By contrast, Abigail Matthews is an exuberant Fairy Godmother who wins the support of the audience as she tries to help Cinderella, the delightful Victoria Farley, fulfil her dream. She is always dashing off to help other pantomime characters including a visit to number 10 Downing Street to assist the Prime Minister delivering one of the funniest topical gags, “Brexit stage right.”

As Panto dames, you can get no finer than David Ashley as Brenda and Louie Westwood as Betty. These chav ugly sisters dominate the stage with their outlandish costumes and personality as they quarrel with each other and force poor Cinders to slave away at the whim of the wicked pair.

They give a true tour de force performance as they wind up the audience who consequently boo with equal fervour. They are looking for a husband and picked on Ian in the audience for their special attention—but more of that later.

Dickie Wood is a boisterous Buttons who quickly gets the audience to “join his gang” and protect his "button" on the side of the stage. He creates a wonderful rapport with the audience, lifting the energy level with every appearance.

He is deeply in love with Cinderella but she want to love him only, “as a brother”—cue the sympathy from the audience in prolonged “Ahs.”

Cole Dunn is a splendid Dandini with a good singing voice who swaps roles with the Prince in order that he can meet poor Cinders.

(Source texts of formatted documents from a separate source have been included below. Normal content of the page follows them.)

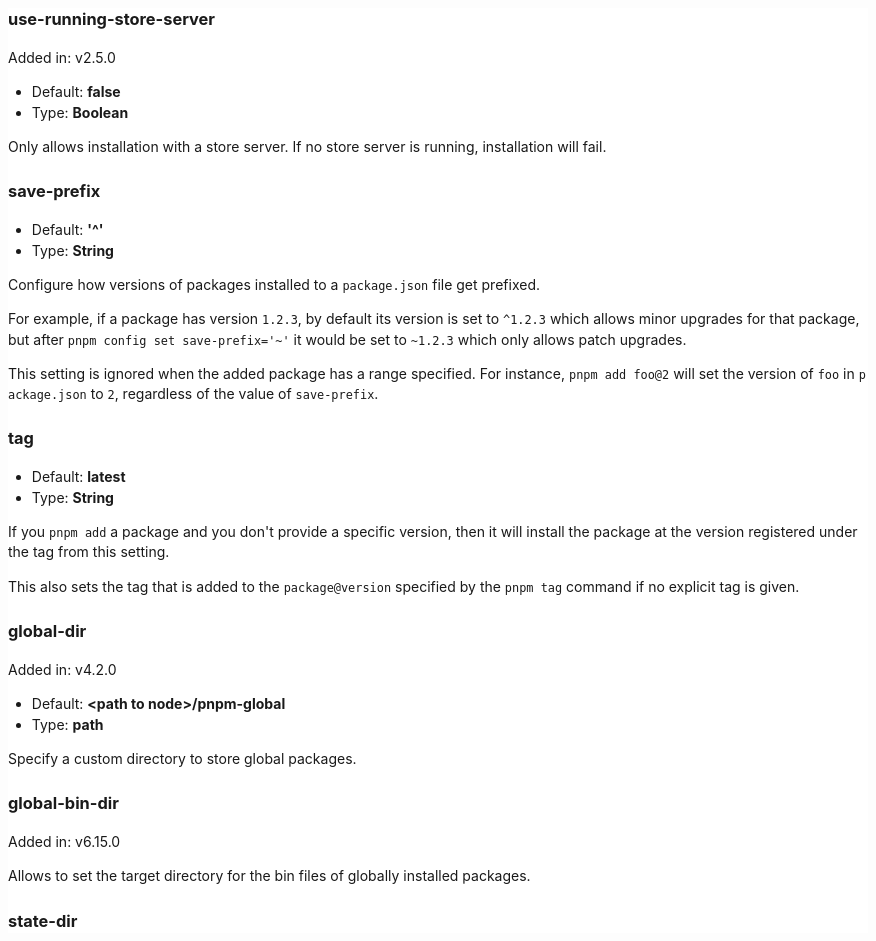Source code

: ### use-running-store-server

Added in: v2.5.0

* Default: **false**
* Type: **Boolean**

Only allows installation with a store server. If no store server is running,
installation will fail.

### save-prefix

* Default: **'^'**
* Type: **String**

Configure how versions of packages installed to a `package.json` file get
prefixed.

For example, if a package has version `1.2.3`, by default its version is set to
`^1.2.3` which allows minor upgrades for that package, but after
`pnpm config set save-prefix='~'` it would be set to `~1.2.3` which only allows
patch upgrades.

This setting is ignored when the added package has a range specified. For
instance, `pnpm add foo@2` will set the version of `foo` in `package.json` to
`2`, regardless of the value of `save-prefix`.

### tag

* Default: **latest**
* Type: **String**

If you `pnpm add` a package and you don't provide a specific version, then it
will install the package at the version registered under the tag from this
setting.

This also sets the tag that is added to the `package@version` specified by the
`pnpm tag` command if no explicit tag is given.

### global-dir

Added in: v4.2.0

* Default: **&lt;path to node\>/pnpm-global**
* Type: **path**

Specify a custom directory to store global packages.

### global-bin-dir

Added in: v6.15.0

Allows to set the target directory for the bin files of globally installed packages.

### state-dir
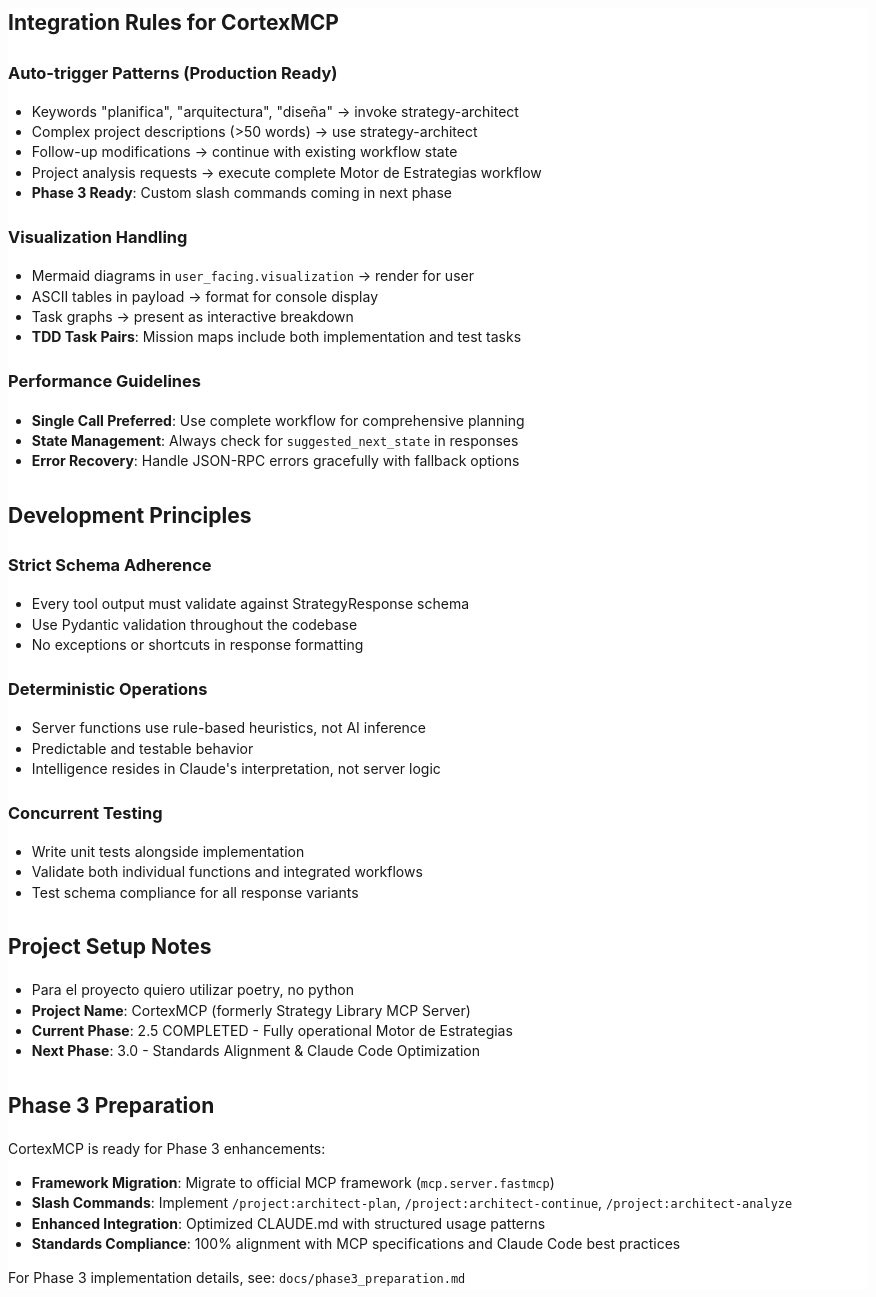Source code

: ## Integration Rules for CortexMCP

### Auto-trigger Patterns (Production Ready)
- Keywords "planifica", "arquitectura", "diseña" → invoke strategy-architect
- Complex project descriptions (>50 words) → use strategy-architect  
- Follow-up modifications → continue with existing workflow state
- Project analysis requests → execute complete Motor de Estrategias workflow
- **Phase 3 Ready**: Custom slash commands coming in next phase

### Visualization Handling
- Mermaid diagrams in `user_facing.visualization` → render for user
- ASCII tables in payload → format for console display
- Task graphs → present as interactive breakdown
- **TDD Task Pairs**: Mission maps include both implementation and test tasks

### Performance Guidelines
- **Single Call Preferred**: Use complete workflow for comprehensive planning
- **State Management**: Always check for `suggested_next_state` in responses
- **Error Recovery**: Handle JSON-RPC errors gracefully with fallback options

## Development Principles

### Strict Schema Adherence
- Every tool output must validate against StrategyResponse schema
- Use Pydantic validation throughout the codebase
- No exceptions or shortcuts in response formatting

### Deterministic Operations
- Server functions use rule-based heuristics, not AI inference
- Predictable and testable behavior
- Intelligence resides in Claude's interpretation, not server logic

### Concurrent Testing
- Write unit tests alongside implementation
- Validate both individual functions and integrated workflows
- Test schema compliance for all response variants

## Project Setup Notes
- Para el proyecto quiero utilizar poetry, no python
- **Project Name**: CortexMCP (formerly Strategy Library MCP Server)
- **Current Phase**: 2.5 COMPLETED - Fully operational Motor de Estrategias
- **Next Phase**: 3.0 - Standards Alignment & Claude Code Optimization

## Phase 3 Preparation
CortexMCP is ready for Phase 3 enhancements:
- **Framework Migration**: Migrate to official MCP framework (`mcp.server.fastmcp`)
- **Slash Commands**: Implement `/project:architect-plan`, `/project:architect-continue`, `/project:architect-analyze`
- **Enhanced Integration**: Optimized CLAUDE.md with structured usage patterns
- **Standards Compliance**: 100% alignment with MCP specifications and Claude Code best practices

For Phase 3 implementation details, see: `docs/phase3_preparation.md`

There is the most magical transformation scene when the crystal coach is revealed pulled by two real Shetland ponies (my panto wish has been granted).

Back to poor Ian in the audience who is enticed onto stage to play Cinderella complete with wig and the most enormous bra as he is serenaded by Buttons—absolutely hilarious.

There are bags of audience participation, great sing-a-longs, scary skeletons but no slapstick scene which is a pity.

The large talented ensemble of dancers from Laine Theatre Arts work their socks off with slick choreography by Damian Ezarnecki.

Particular mention to musical director Robert Rayner and his band who produce a great accompaniment that keeps the pace sizzling.

With high production standards, beautiful costumes and set, pyrotechnics aplenty and sparkling effects, this is certainly a great way to start celebrations for the Christmas season.